▶ [TEXT PASSAGE]:
Datafaker Gen: Leveraging BigQuery Sink on Google Cloud Platform

The simplest way to enrich a BigQuery table with realistic data. This guide describes how to define a schema for Datafaker Gen.

Roman Rybak

Jul. 16, 24 · Review

Likes (2)

Comment

Save

5.6K Views

This is a continuation of the article Flexible Data Generation With Datafaker Gen about DataFaker Gen. In this section, we will explore the new BigQuery Sink feature for Google Cloud Platform, demonstrating how to utilize different field types based on the DataFaker schema.

BigQuery is a fully managed and AI-ready data analytics platform available on Google Cloud Platform that gives anyone the capability to analyze terabytes of data.

Let's consider a scenario where we aim to create a dummy dataset, aligned with our actual schema to facilitate executing and testing queries in BigQuery. By using Datafaker Gen, this data can become meaningful and predictable, based on predefined providers, thus allowing for more realistic and reliable testing environments.

This solution leverages the BigQuery API Client libraries provided by Google. For more details, refer to the official documentation here: BigQuery API Client Libraries.

▶ [LIST OF TASKS]:
(a) Decide whether each statement agrees with the BigQuery Sink article: (i) BigQuery is available on Google Cloud Platform; (ii) the solution relies on client libraries from the Datafaker project; (iii) the article is the first in its series. For each, answer yes or no and quote the words of the text that decide it.
(b) Reproduce the part of the BigQuery Sink article starting at "This is a continuation" and ending at "terabytes of data.", word for word.

▶ [SUPPLIED DATA]:
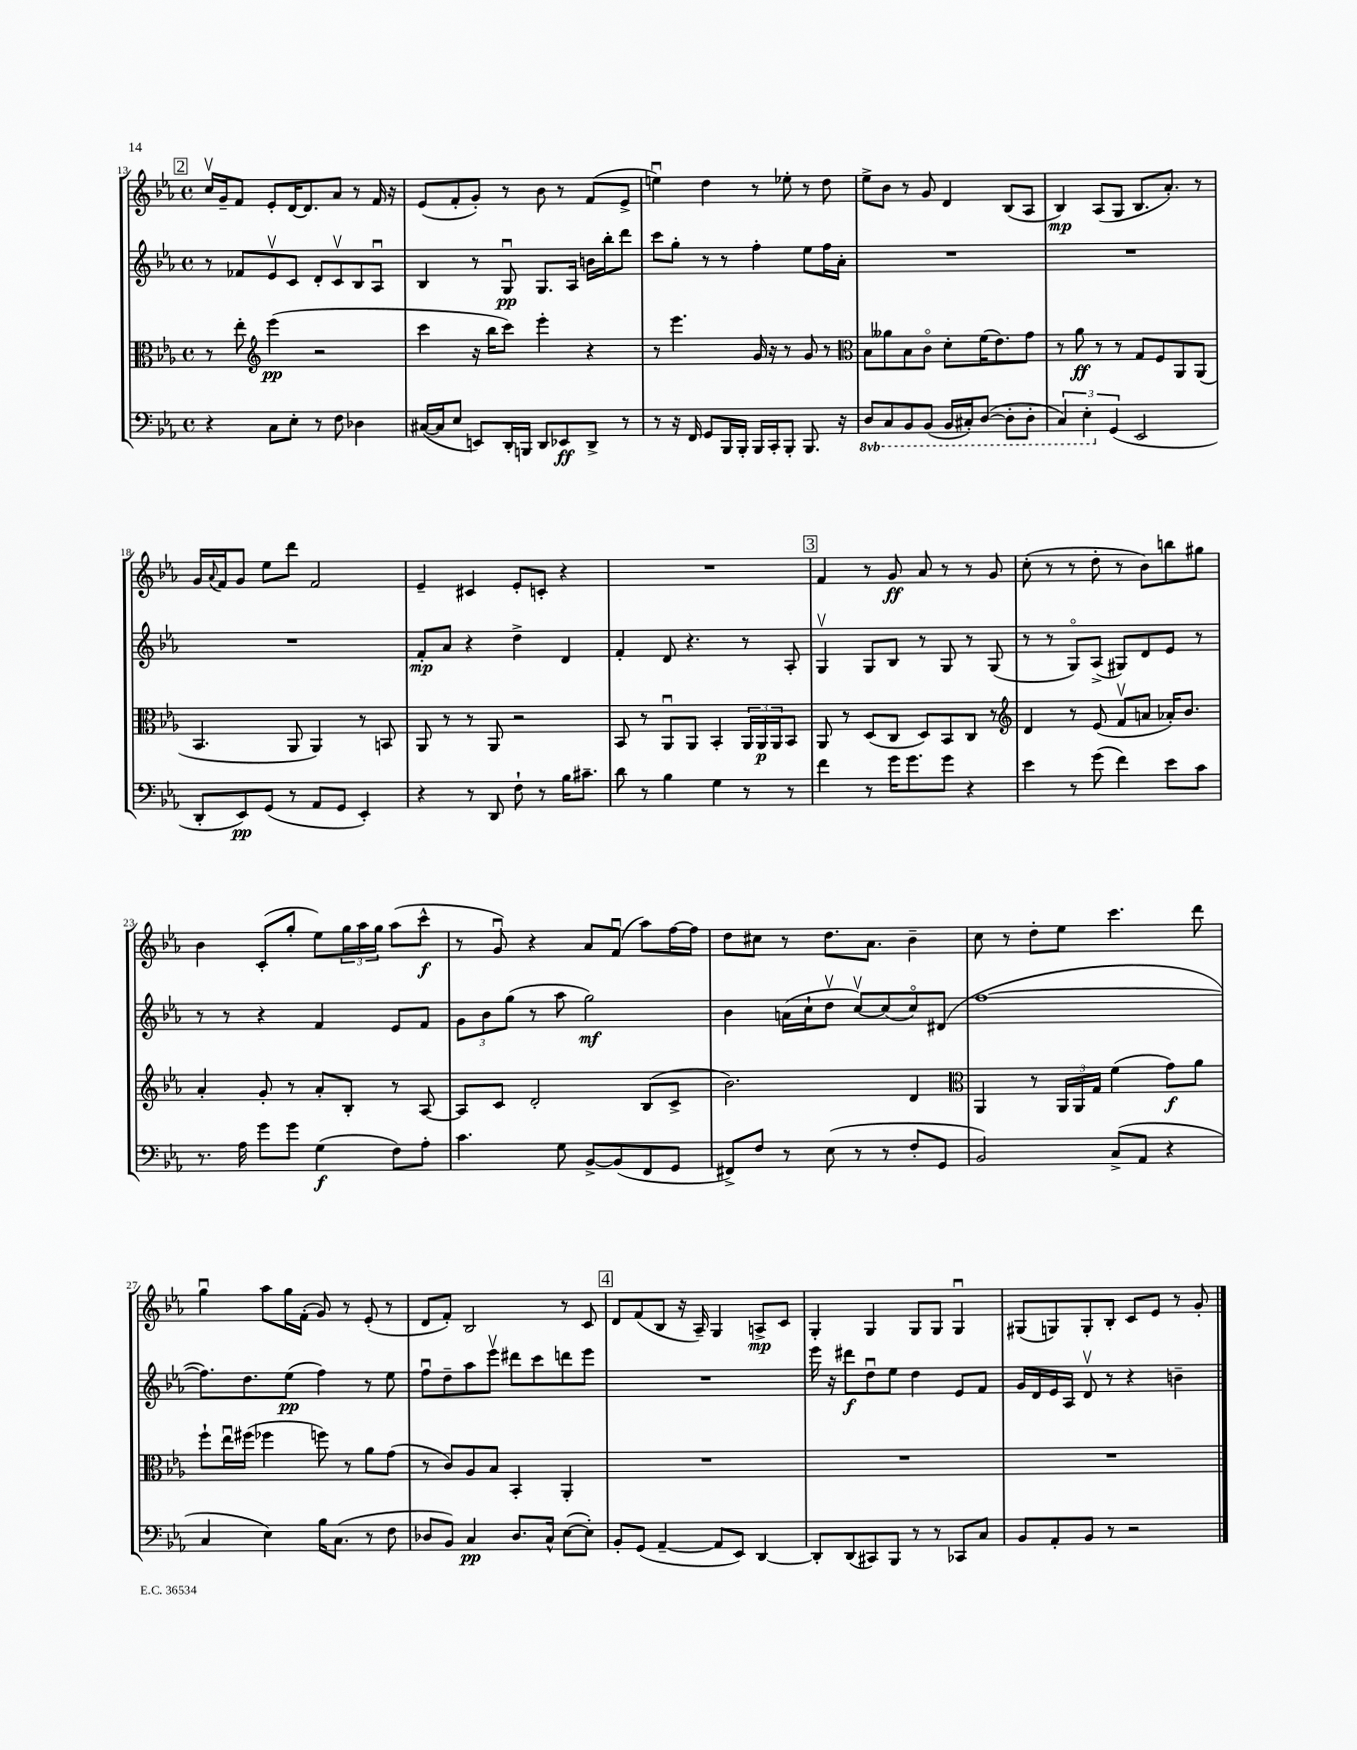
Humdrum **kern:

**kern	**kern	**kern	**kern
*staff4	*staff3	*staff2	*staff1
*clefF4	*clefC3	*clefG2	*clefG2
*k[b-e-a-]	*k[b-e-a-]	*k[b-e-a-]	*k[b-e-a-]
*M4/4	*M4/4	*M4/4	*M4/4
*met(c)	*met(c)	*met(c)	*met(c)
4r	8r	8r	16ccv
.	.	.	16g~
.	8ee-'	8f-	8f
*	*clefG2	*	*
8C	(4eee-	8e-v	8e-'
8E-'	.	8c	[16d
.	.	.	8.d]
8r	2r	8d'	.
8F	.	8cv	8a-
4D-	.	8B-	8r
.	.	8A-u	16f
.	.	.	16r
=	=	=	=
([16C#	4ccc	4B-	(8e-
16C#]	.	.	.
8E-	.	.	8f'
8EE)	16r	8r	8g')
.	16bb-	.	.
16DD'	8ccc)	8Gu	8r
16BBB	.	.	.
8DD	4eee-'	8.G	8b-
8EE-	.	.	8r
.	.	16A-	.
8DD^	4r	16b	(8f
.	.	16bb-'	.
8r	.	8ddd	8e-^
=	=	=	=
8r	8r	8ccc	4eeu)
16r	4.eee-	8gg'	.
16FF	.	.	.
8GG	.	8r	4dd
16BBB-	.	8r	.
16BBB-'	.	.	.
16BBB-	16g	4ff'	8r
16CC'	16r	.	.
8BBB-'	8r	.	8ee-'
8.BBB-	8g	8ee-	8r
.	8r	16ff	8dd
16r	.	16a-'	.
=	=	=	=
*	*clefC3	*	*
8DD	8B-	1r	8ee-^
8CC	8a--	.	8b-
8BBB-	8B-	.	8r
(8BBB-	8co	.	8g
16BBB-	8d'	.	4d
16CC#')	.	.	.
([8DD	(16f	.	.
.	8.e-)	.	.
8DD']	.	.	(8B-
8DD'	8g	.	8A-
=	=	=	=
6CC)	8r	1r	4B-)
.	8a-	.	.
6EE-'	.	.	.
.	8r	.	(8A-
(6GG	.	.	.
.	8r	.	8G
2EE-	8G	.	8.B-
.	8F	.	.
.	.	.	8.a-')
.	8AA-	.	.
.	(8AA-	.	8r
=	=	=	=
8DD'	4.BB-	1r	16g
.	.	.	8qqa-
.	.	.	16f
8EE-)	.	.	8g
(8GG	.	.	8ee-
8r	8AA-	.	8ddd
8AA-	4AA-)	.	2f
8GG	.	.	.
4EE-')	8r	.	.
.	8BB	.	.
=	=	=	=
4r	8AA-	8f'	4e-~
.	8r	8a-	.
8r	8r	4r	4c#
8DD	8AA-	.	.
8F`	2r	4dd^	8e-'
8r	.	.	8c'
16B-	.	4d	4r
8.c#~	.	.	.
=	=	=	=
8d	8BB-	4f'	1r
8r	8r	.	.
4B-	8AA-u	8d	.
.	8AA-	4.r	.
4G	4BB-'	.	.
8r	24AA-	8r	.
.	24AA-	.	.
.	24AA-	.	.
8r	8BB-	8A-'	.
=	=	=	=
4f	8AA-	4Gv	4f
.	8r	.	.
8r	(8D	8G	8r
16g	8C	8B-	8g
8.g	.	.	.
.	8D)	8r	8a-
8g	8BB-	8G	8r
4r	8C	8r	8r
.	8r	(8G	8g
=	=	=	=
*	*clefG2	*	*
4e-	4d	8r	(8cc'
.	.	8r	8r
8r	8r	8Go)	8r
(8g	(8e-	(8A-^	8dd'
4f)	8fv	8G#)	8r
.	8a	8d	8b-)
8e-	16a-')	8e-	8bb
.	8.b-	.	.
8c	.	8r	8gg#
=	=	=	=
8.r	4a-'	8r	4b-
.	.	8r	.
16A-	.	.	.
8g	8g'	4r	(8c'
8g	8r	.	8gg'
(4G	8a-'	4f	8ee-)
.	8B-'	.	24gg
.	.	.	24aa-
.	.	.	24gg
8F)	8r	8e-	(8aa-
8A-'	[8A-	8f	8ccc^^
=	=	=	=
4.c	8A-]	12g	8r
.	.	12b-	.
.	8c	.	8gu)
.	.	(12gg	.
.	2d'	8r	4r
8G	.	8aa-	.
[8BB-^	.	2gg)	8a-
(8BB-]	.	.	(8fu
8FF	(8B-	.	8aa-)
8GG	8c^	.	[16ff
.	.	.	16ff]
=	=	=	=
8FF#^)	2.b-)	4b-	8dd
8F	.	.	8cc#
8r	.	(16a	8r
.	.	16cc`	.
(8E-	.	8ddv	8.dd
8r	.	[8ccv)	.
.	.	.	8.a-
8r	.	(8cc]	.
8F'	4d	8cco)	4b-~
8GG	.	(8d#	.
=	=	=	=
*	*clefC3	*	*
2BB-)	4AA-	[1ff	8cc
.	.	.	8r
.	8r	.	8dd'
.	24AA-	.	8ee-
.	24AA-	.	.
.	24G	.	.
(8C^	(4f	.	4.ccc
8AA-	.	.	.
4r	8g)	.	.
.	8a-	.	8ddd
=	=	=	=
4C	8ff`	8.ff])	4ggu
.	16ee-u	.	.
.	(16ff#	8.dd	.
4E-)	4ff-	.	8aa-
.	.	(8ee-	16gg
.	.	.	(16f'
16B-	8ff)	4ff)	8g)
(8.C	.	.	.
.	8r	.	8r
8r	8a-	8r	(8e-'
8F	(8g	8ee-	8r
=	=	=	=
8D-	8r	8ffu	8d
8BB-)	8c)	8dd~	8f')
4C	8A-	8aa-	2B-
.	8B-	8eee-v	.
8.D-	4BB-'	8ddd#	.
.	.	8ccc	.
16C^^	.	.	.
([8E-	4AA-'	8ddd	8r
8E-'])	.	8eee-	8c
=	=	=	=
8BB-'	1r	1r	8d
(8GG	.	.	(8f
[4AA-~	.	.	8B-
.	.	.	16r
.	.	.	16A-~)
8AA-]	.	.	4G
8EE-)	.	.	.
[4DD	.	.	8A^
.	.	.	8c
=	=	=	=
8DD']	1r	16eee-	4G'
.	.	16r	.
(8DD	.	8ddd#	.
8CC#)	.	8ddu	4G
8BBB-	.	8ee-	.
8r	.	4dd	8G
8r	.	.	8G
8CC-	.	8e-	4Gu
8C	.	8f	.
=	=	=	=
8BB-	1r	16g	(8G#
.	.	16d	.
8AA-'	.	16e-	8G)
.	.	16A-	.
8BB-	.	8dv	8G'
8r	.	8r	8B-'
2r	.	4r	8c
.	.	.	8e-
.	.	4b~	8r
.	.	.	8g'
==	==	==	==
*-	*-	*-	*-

▶ [TASK RESPONSES]:
(a)
(i) Yes: "BigQuery is a fully managed and AI-ready data analytics platform available on Google Cloud Platform"
(ii) No: "This solution leverages the BigQuery API Client libraries provided by Google."
(iii) No: "This is a continuation of the article Flexible Data Generation With Datafaker Gen"

(b)
This is a continuation of the article Flexible Data Generation With Datafaker Gen about DataFaker Gen. In this section, we will explore the new BigQuery Sink feature for Google Cloud Platform, demonstrating how to utilize different field types based on the DataFaker schema.

BigQuery is a fully managed and AI-ready data analytics platform available on Google Cloud Platform that gives anyone the capability to analyze terabytes of data.